Our most glorious Primarch Leman Russ still lives and fights the good fight...somewhere. He shall return for the Wolftime and rip the enemies of the Allfarther asunder.


----------



## Androxine Vortex (Jan 20, 2010)

Yes there is a possibility that they can come back, but just think about how slim that chance is. How long have they been lost in the warp, surrounded by hordes of enemies hell-bent on devouring them?

I know that the Primarchs are epic, but it would be really, really against the odds for even one of them to survive IMO


----------



## Angel of Blood (Aug 18, 2010)

But once again, the 13th company entered before them and they've survived to come out again. And again Russ or Corax could come out in present day having only actually been in there for days


----------



## Androxine Vortex (Jan 20, 2010)

Angel of Blood said:


> But once again, the 13th company entered before them and they've survived to come out again. And again Russ or Corax could come out in present day having only actually been in there for days


Thats a good point. I always forget about the warp's weird time difference. But on a side note, if the warp's time difference is like that, then how can imperial ships travel through the warp and arrive when they need to?


----------



## Baron Spikey (Mar 26, 2008)

Androxine Vortex said:


> Thats a good point. I always forget about the warp's weird time difference. But on a side note, if the warp's time difference is like that, then how can imperial ships travel through the warp and arrive when they need to?

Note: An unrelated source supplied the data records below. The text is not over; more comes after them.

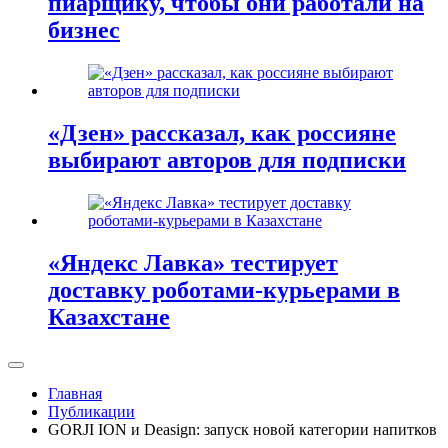
пиарщику, чтобы они работали на
бизнес
«Дзен» рассказал, как россияне
выбирают авторов для подписки
«Яндекс Лавка» тестирует
доставку роботами-курьерами в
Казахстане
Главная
Публикации
GORJI ION и Deasign: запуск новой категории напитков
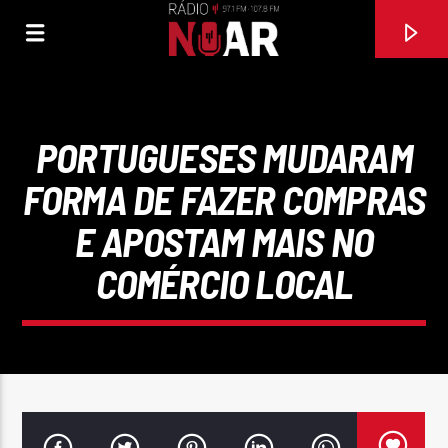
PORTUGUESES MUDARAM
FORMA DE FAZER COMPRAS
E APOSTAM MAIS NO
COMÉRCIO LOCAL
FAIXA ATUAL
MALHÃO DO BEIJO (2009)
ZÉ AMARO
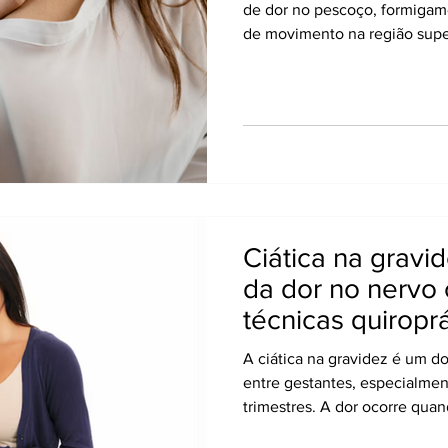
de dor no pescoço, formigame
de movimento na região supe
ocorre quando o disco interv
um amortecedor entre as vér
extravasa, comprimindo nervo
medo e preocupação, a maior
cirurgia . Com tratamento a
técnicas quiropráticas especí
Ciática na gravid
da dor no nervo 
técnicas quiropr
A ciática na gravidez é um 
entre gestantes, especialmen
trimestres. A dor ocorre quan
nervo do corpo — fica irrita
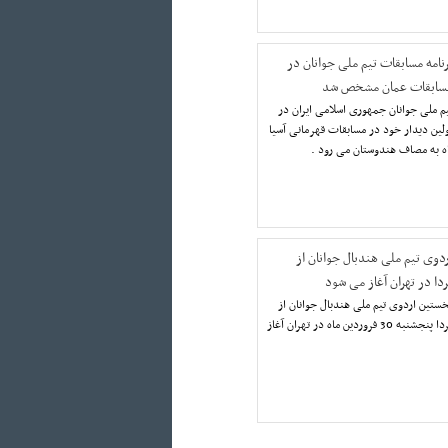
رنامه مسابقات تیم ملی جوانان در
سابقات عمان مشخص شد
م ملی جوانان جمهوری اسلامی ایران در
لین دیدار خود در مسابقات قهرمانی آسیا
ه به مصاف هندوستان می رود .
ردوی تیم ملی هندبال جوانان از
ردا در تهران آغاز می شود
ستین اردوی تیم ملی هندبال جوانان از
فردا پنجشنبه 30 فروردین ماه در تهران آغاز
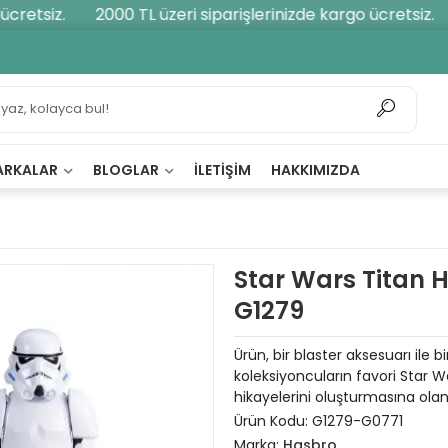
retsiz.
2000 TL üzeri siparişlerinizde kargo ücretsiz.
ARKALAR
BLOGLAR
İLETIŞIM
HAKKIMIZDA
Star Wars Titan H
G1279
Ürün, bir blaster aksesuarı ile b
koleksiyoncuların favori Star 
hikayelerini oluşturmasına olan
Ürün Kodu:
G1279-G0771
Marka:
Hasbro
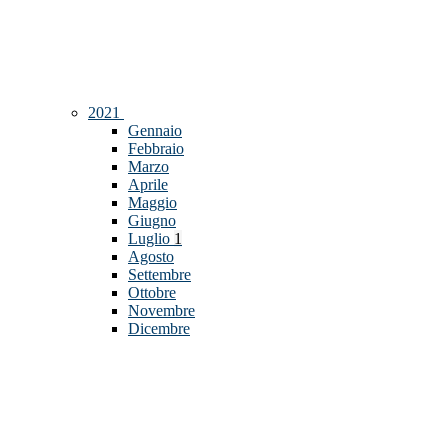
2021
Gennaio
Febbraio
Marzo
Aprile
Maggio
Giugno
Luglio
1
Agosto
Settembre
Ottobre
Novembre
Dicembre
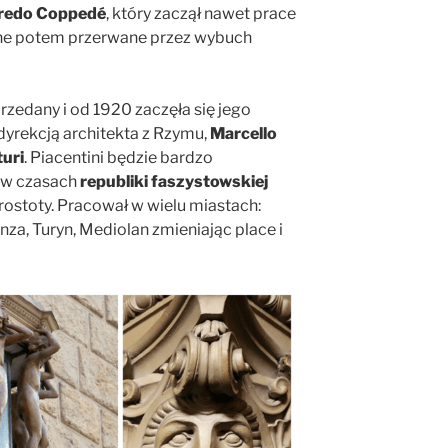
redo Coppedé
, który zaczął nawet prace
one potem przerwane przez wybuch
rzedany i od 1920 zaczęła się jego
rekcją architekta z Rzymu,
Marcello
turi
. Piacentini będzie bardzo
 w czasach
republiki faszystowskiej
prostoty. Pracował w wielu miastach:
za, Turyn, Mediolan zmieniając place i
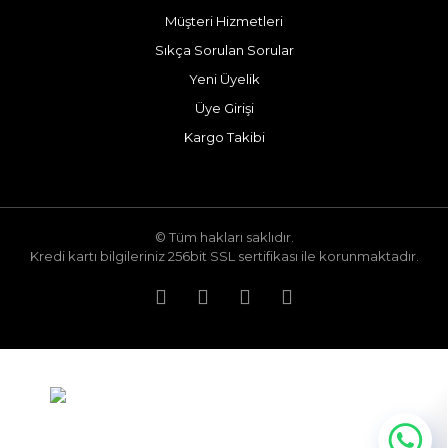
Müşteri Hizmetleri
Sıkça Sorulan Sorular
Yeni Üyelik
Üye Girişi
Kargo Takibi
© Tüm hakları saklıdır.
Kredi kartı bilgileriniz 256bit SSL sertifikası ile korunmaktadır.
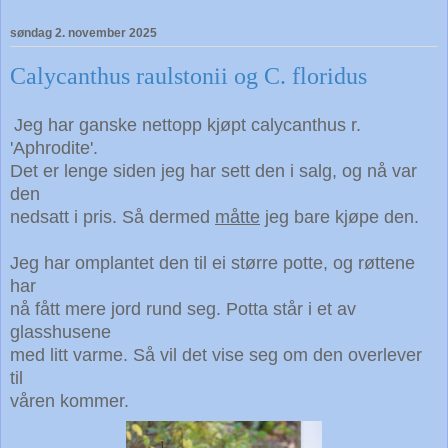
søndag 2. november 2025
Calycanthus raulstonii og C. floridus
Jeg har ganske nettopp kjøpt calycanthus r.
'Aphrodite'.
Det er lenge siden jeg har sett den i salg, og nå var
den
nedsatt i pris. Så dermed
måtte
jeg bare kjøpe den.
Jeg har omplantet den til ei større potte, og røttene
har
nå fått mere jord rund seg. Potta står i et av
glasshusene
med litt varme. Så vil det vise seg om den overlever
til
våren kommer.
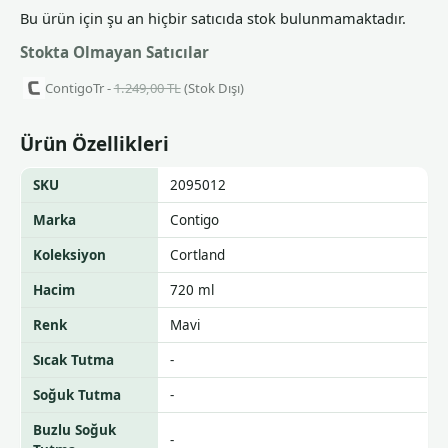
Bu ürün için şu an hiçbir satıcıda stok bulunmamaktadır.
Stokta Olmayan Satıcılar
ContigoTr -
1.249,00 TL
(Stok Dışı)
Ürün Özellikleri
SKU
2095012
Marka
Contigo
Koleksiyon
Cortland
Hacim
720 ml
Renk
Mavi
Sıcak Tutma
-
Soğuk Tutma
-
Buzlu Soğuk
-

Because it's not just like that- sometime you could be in the warp for what feels like years and only seconds have passed in real space, there's no hard and fast rules regarding the Warp.


----------



## Angel of Blood (Aug 18, 2010)

Plus the Eye is alot more unpredictable than regular warp travel


----------



## Androxine Vortex (Jan 20, 2010)

Baron Spikey said:


> Because it's not just like that- sometime you could be in the warp for what feels like years and only seconds have passed in real space, there's no hard and fast rules regarding the Warp.


I still don't fully understand. I know in THE FIRST HERETIC (maybe spoiler alert not really) a ship entered the warp and had been in there for months but emerged minutes after. How could imperial fleets enter the warp from different places and expect to arrive at the same place at the same time?


----------



## Angel of Blood (Aug 18, 2010)

Most of the time it works fine, provided they are using a stable warp passage, but the warps currents could change drastically or they could somehow be caught in a warp storm, which could destroy or corrupt the ship, or randomly send it to another time entirely. The Eye of Terror being the worst warp storm in existence and something a little bit more aswell is particularly fickle. It's why the forces of chaos assault the Cadian Gate so often, because it is one of the only stable warp exits that could allow the combined chaos forces to arrive at the same time and/or the same place. Whereas if they try and exit a random part of the Eye, one part of the force could exit in a completely different are and time.


----------



## Androxine Vortex (Jan 20, 2010)

thanks and sorry for hijacking the thread there.


----------



## Broadsword 1986 (Nov 17, 2010)

Yeah, warp travel is quite unpredictable.

for example, take the short story Consequences from Graham Mcneill. The story itself is set between the novels Warriors of Ultramar and Dead Sky, Black Sun. In here it is explained that when the 4th Company returned to Macragge from Tarsis Ultra, they had been in the warp for 6 months according to their own telemetry. When they calibrated their systems with Macragge, they found that their voyage had in fact taken 18 months in real time.


----------